Low E2 and 1/2 Life & Frequent Urination

Thread starter #1
I was wondering if you guys notice that low E2 can cause frequent urination like high E2 can? Also, assume for a minute that your high on E2, and you can't run and get a blood test since your traveling. Will E2 drop on its own, assuming that you lower your dosing, or skip an HCG injection. I'm just curious how long it takes for E2 to fall on it's own. I read somewhere that E2's half life was 50 hours. But, that doesn't make sense to me so I thought I would ask you guys.

Thanks for the help!

Thom
 
#2
You have the up and down, how pronounced it is can be guy specific and then likewise dependent on dose and frequency. E does fall back, you know that E follows T in that regard. I'm unfamiliar with this half-life of E that your talking about but would fall back to a point prior to your injection however long that is.
 
Thread starter #3
Thank you for your response. This is the point I was referring to.
"Estradiol is metabolized mostly in the liver, 85% with an elimination half-life of 50 hours and a terminal elimination half-life of 2 days. Plasma concentrations reach steady state levels at about 7 days of once daily treatment."
 
#5
Thank you for your response. This is the point I was referring to.
"Estradiol is metabolized mostly in the liver, 85% with an elimination half-life of 50 hours and a terminal elimination half-life of 2 days. Plasma concentrations reach steady state levels at about 7 days of once daily treatment."
You're referring to someone using Estrogen, NOT the E that is produced in your body thru Aromatase
 
Thread starter #6
Thanks for the response. How does that relate in a practical sense of days or points, or can it? l'm trying to understand how E2 falls. If I got the results of my E2 sen test, and it stated that my score was 60, and I felt my best at 30, how would I get to 30? Do I guess at the correct Anastrozole dose, or do I lower HCG or T in hopes of E2 falling "near" the 30 level?
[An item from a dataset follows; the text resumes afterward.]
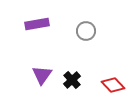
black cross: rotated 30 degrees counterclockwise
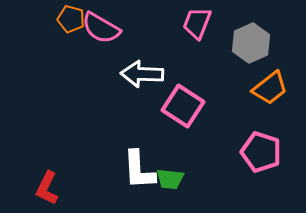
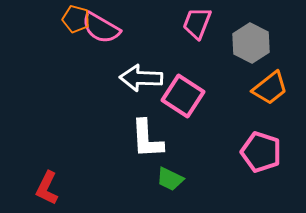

As an example, I know that Anastrozole has a half life of about 48-50 hours or two days. If I took .25mg of Anastrozole in two days I would have a blood level of .125mg Anastrozole. I only raise the question because when I decide to go to the lab it goes something like this. I know I'm feeling poorly, and I somehow I got myself out of balance. Realistically, it will take 2-3 days to get on the Lab Corp calendar, and about 7 days for the results.This is a total of 9-10 day to see where I was 10 days ago. As you know things have certainly changed, so although helpful not really great since we're 10 days behind the curve. So as you can see I got to thinking not always a wise decision but, it would be great if there was some correlation to help get out meds dialed in.

Perhaps I'm just trying to place logic on top of madness???

Your thoughts?
 
#7
Yes it is some trial and error. You could be best served first by reducing your Testosterone dose such that it is not over the lab range when tested in the trough. if E2 sens test along with symptoms still indicate high, then you can perhaps reduce HCG use and retest. In the end you may introduce an AI at a small dose and keep repeating this little process over time until you get something that you can live with.
 
Thread starter #8
Yes those are our tools. However, my goal was to reduce some of the guessing since you can literally never get where you want to be, by just guessing all the time. Testing is all well and good but, as I say you 10 days late on knowing where you are and you have changed in those ten days. Thank you for your time and response.
 
#9
Yes those are our tools. However, my goal was to reduce some of the guessing since you can literally never get where you want to be, by just guessing all the time. Testing is all well and good but, as I say you 10 days late on knowing where you are and you have changed in those ten days. Thank you for your time and response.
If an algorithm existed that could be used to determine dosing levels, all of us - patients and doctors - would turn to it with confidence and eliminate much of the stress and frustration associated with the balancing of elements in the TRT follies. But the very best doctors practicing in this area, those who really know how the game is played, will frankly admit that they work with TRT patients to solve an unwieldy equation consisting of variables that refuse to be easily sorted out.

Start with patient's subjective response - what he says and how he describes his situation (always the most critical variable); combine it with the objective response - lab tests; assess the pharmacology involved - drugs/dose/frequency. It now becomes a judgment call reflecting clinical experience.

The overarching rule that my doctor follows is that time and patience are required. Four to six weeks, prerably six, before any change can be fairly evaluated as serum levels are in flux. One change at a time (in some cases, two, but never more than that). It can, indeed be maddening, days after day, to let time factor the adjustments made, but we've yet to find a better way.
 
#10
[QUOTE="Thomtst2010, post: 138096, member: 38326" Testing is all well and good but, as I say you 10 days late on knowing where you are and you have changed in those ten days. Thank you for your time and response.[/QUOTE]

Which is moot...you should be on a steady protocol with any possible changes coming after you have lab results. There should be no change in the landscape from blood draw to lab results unless you're intentionally not complying with your dose and schedule.

You don't seem to want to understand how this works.